▶ [Exercise description]:
Please repeat the records below exactly, skipping any pictures.

▶ [Source data]:

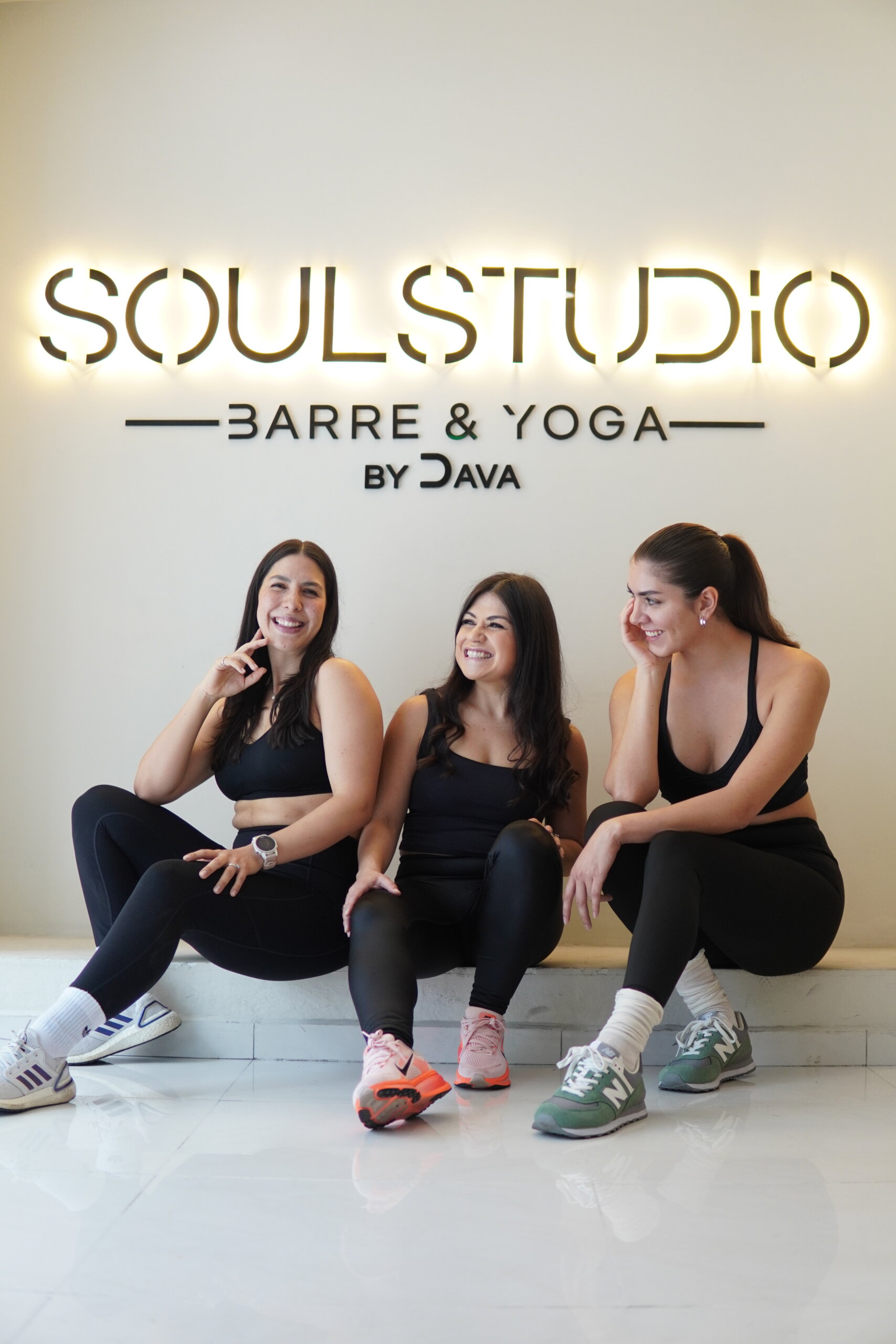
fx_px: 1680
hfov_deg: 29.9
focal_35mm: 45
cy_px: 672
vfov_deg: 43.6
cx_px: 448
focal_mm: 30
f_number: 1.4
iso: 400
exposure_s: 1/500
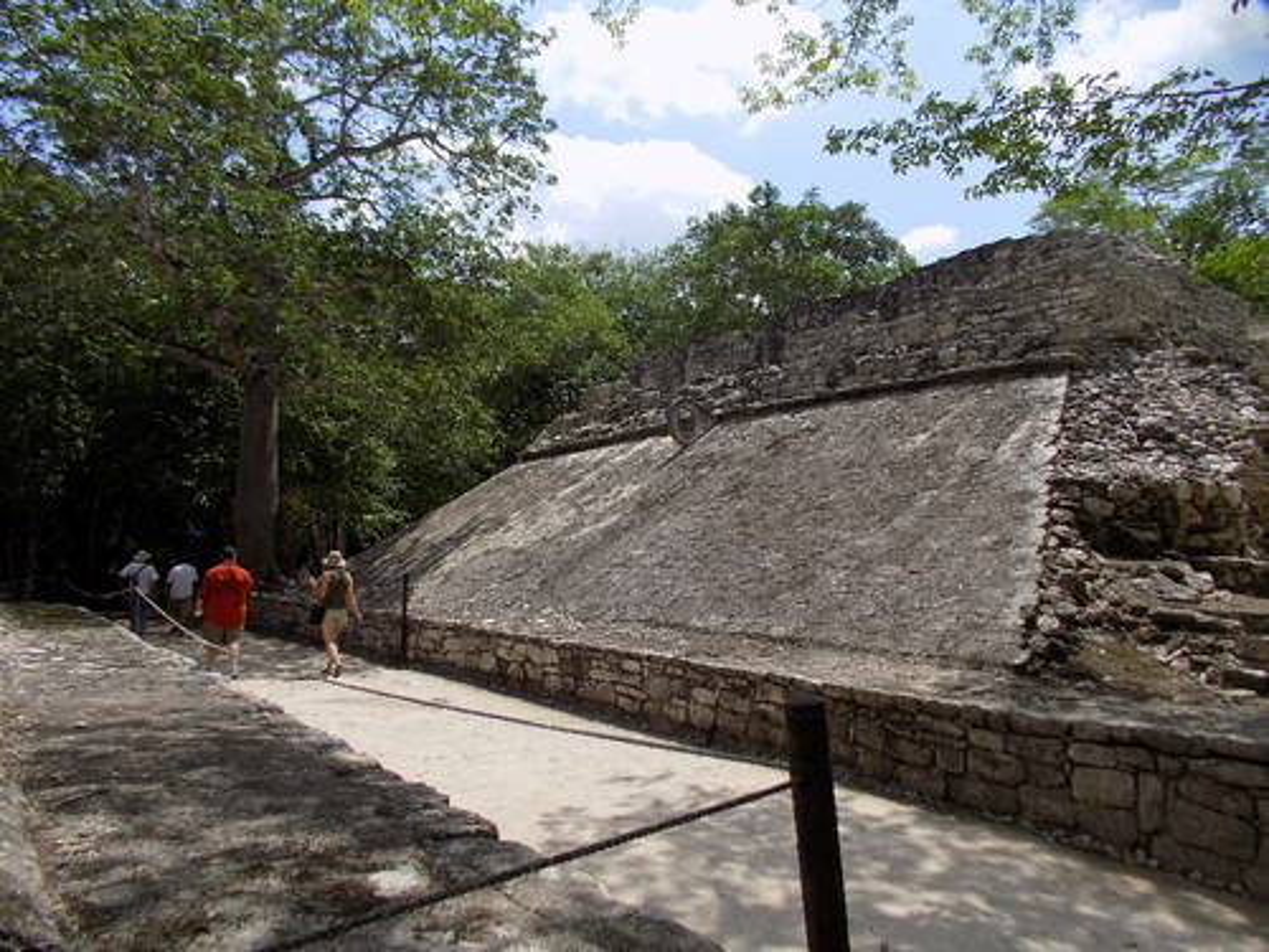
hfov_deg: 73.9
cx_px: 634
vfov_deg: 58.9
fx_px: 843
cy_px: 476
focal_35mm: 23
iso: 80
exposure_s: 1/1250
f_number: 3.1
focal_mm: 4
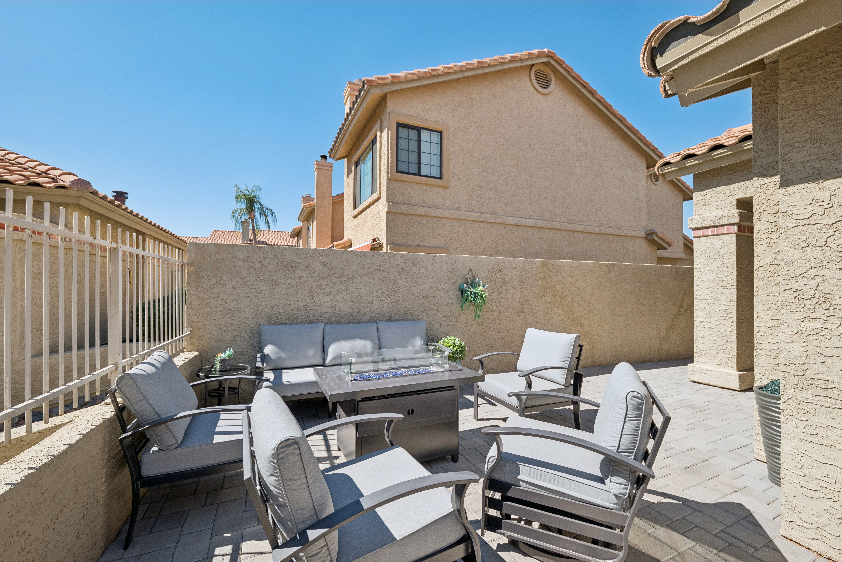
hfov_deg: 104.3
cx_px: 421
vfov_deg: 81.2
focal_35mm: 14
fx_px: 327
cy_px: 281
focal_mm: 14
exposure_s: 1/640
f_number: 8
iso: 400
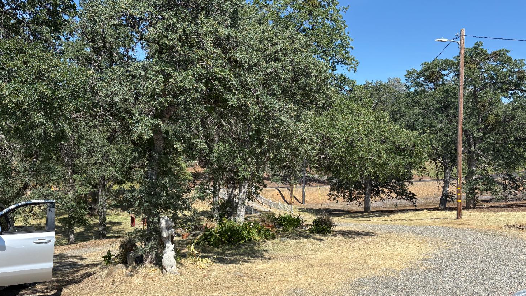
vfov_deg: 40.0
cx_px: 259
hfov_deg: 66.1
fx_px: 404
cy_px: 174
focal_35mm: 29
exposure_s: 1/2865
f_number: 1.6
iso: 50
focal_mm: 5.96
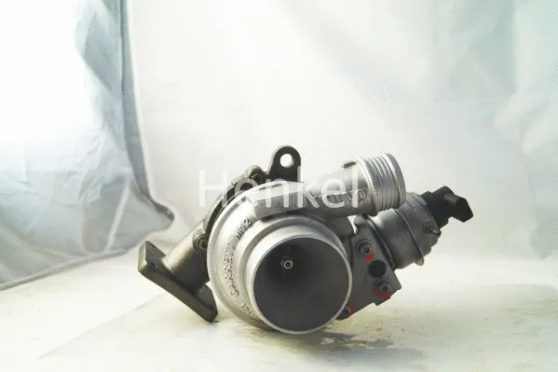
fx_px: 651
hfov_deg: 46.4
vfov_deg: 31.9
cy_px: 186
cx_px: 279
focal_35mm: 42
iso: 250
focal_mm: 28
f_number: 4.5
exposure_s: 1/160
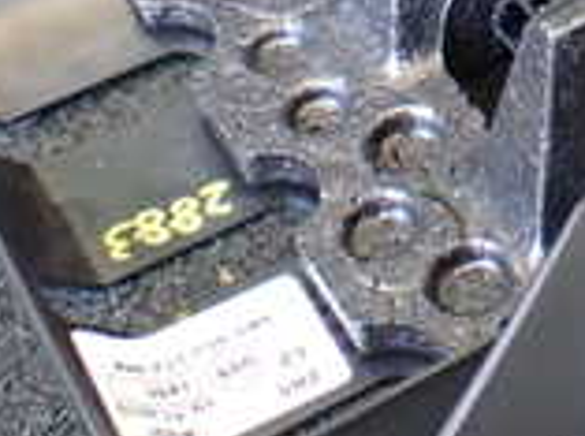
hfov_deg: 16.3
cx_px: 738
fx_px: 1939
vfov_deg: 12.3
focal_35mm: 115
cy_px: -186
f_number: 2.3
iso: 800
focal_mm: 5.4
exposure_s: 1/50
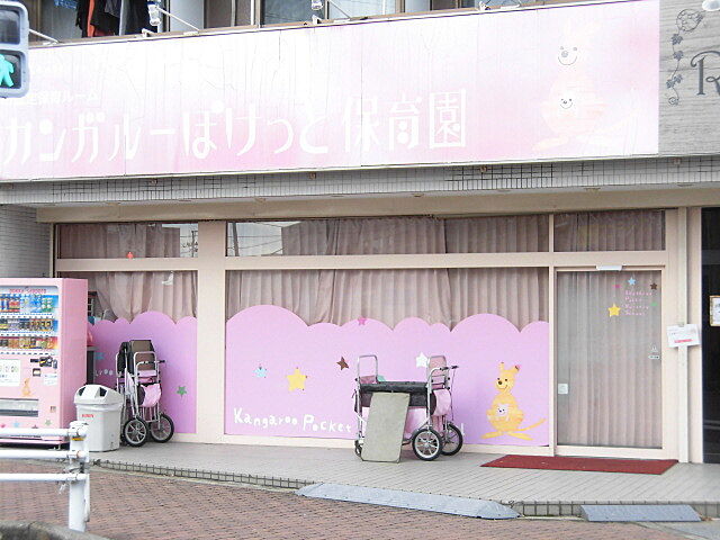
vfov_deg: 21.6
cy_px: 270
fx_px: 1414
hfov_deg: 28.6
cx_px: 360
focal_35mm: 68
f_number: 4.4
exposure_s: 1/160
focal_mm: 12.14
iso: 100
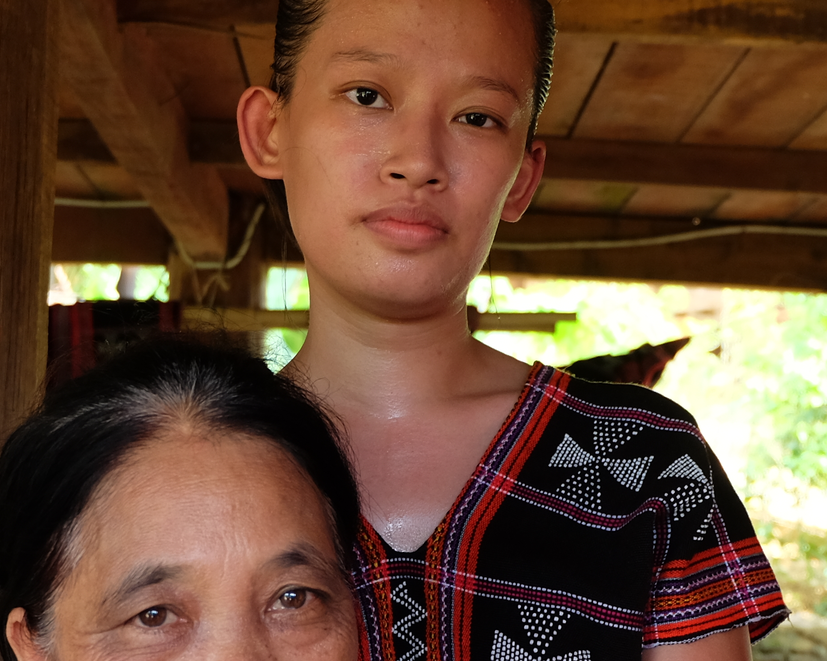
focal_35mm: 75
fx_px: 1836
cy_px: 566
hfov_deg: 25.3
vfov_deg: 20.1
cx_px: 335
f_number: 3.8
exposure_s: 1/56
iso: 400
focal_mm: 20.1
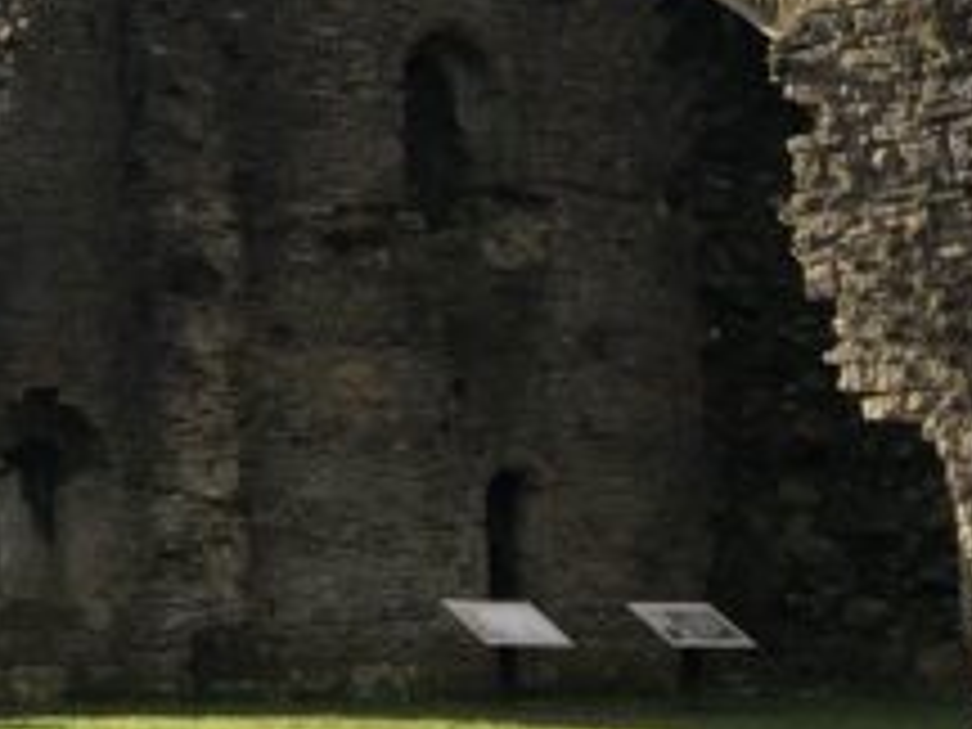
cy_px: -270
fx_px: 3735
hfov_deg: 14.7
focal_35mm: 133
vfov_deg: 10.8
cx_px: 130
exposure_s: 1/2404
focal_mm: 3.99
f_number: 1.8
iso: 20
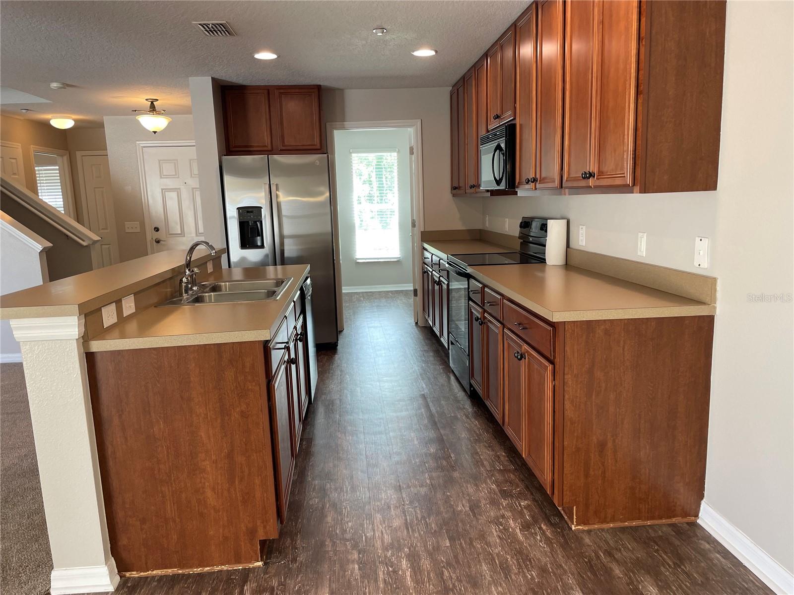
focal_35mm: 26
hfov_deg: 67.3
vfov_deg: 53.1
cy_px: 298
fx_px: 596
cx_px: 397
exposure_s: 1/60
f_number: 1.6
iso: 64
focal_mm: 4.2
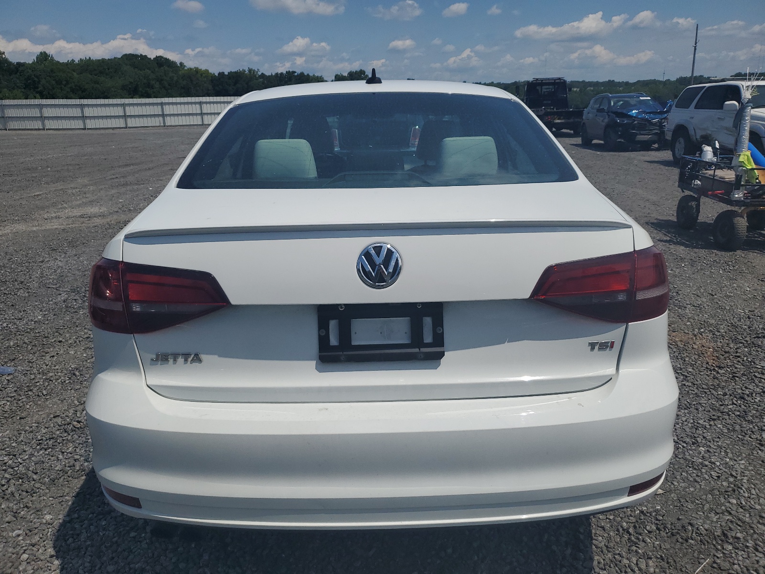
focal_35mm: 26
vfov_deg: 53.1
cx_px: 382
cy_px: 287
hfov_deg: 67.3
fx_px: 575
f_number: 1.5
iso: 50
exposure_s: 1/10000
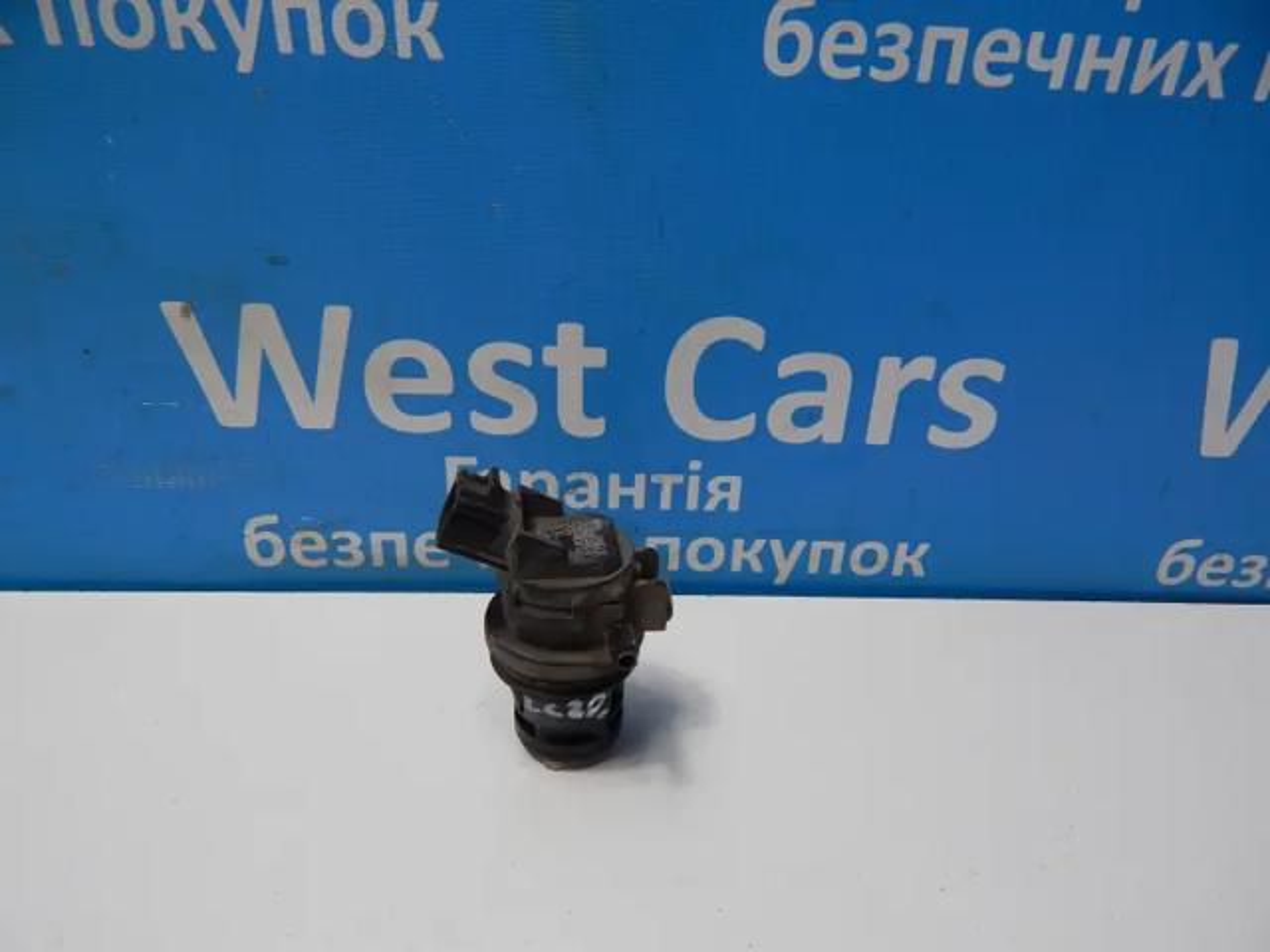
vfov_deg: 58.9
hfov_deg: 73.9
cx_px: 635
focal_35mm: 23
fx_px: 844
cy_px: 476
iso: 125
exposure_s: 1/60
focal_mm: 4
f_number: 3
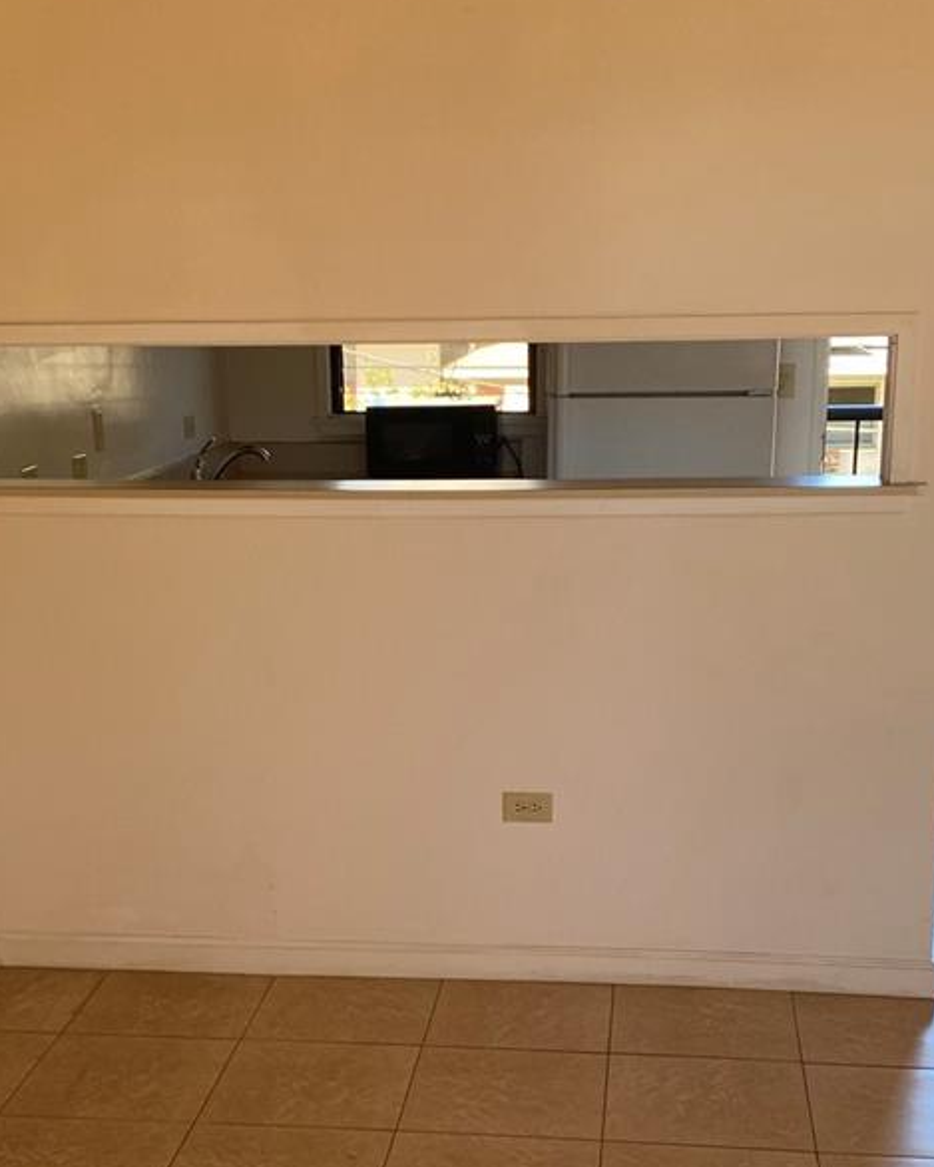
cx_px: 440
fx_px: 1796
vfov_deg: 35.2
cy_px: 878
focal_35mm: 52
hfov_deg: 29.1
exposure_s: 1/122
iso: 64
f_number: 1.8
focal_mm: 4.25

▶ [Solution for this exercise]:
fx_px: 1680
hfov_deg: 29.9
focal_35mm: 45
cy_px: 672
vfov_deg: 43.6
cx_px: 448
focal_mm: 30
f_number: 1.4
iso: 400
exposure_s: 1/500
hfov_deg: 73.9
cx_px: 634
vfov_deg: 58.9
fx_px: 843
cy_px: 476
focal_35mm: 23
iso: 80
exposure_s: 1/1250
f_number: 3.1
focal_mm: 4
hfov_deg: 104.3
cx_px: 421
vfov_deg: 81.2
focal_35mm: 14
fx_px: 327
cy_px: 281
focal_mm: 14
exposure_s: 1/640
f_number: 8
iso: 400
vfov_deg: 40.0
cx_px: 259
hfov_deg: 66.1
fx_px: 404
cy_px: 174
focal_35mm: 29
exposure_s: 1/2865
f_number: 1.6
iso: 50
focal_mm: 5.96
fx_px: 651
hfov_deg: 46.4
vfov_deg: 31.9
cy_px: 186
cx_px: 279
focal_35mm: 42
iso: 250
focal_mm: 28
f_number: 4.5
exposure_s: 1/160
hfov_deg: 16.3
cx_px: 738
fx_px: 1939
vfov_deg: 12.3
focal_35mm: 115
cy_px: -186
f_number: 2.3
iso: 800
focal_mm: 5.4
exposure_s: 1/50
vfov_deg: 21.6
cy_px: 270
fx_px: 1414
hfov_deg: 28.6
cx_px: 360
focal_35mm: 68
f_number: 4.4
exposure_s: 1/160
focal_mm: 12.14
iso: 100
focal_35mm: 75
fx_px: 1836
cy_px: 566
hfov_deg: 25.3
vfov_deg: 20.1
cx_px: 335
f_number: 3.8
exposure_s: 1/56
iso: 400
focal_mm: 20.1
cy_px: -270
fx_px: 3735
hfov_deg: 14.7
focal_35mm: 133
vfov_deg: 10.8
cx_px: 130
exposure_s: 1/2404
focal_mm: 3.99
f_number: 1.8
iso: 20
focal_35mm: 26
hfov_deg: 67.3
vfov_deg: 53.1
cy_px: 298
fx_px: 596
cx_px: 397
exposure_s: 1/60
f_number: 1.6
iso: 64
focal_mm: 4.2
focal_35mm: 26
vfov_deg: 53.1
cx_px: 382
cy_px: 287
hfov_deg: 67.3
fx_px: 575
f_number: 1.5
iso: 50
exposure_s: 1/10000
vfov_deg: 58.9
hfov_deg: 73.9
cx_px: 635
focal_35mm: 23
fx_px: 844
cy_px: 476
iso: 125
exposure_s: 1/60
focal_mm: 4
f_number: 3
cx_px: 440
fx_px: 1796
vfov_deg: 35.2
cy_px: 878
focal_35mm: 52
hfov_deg: 29.1
exposure_s: 1/122
iso: 64
f_number: 1.8
focal_mm: 4.25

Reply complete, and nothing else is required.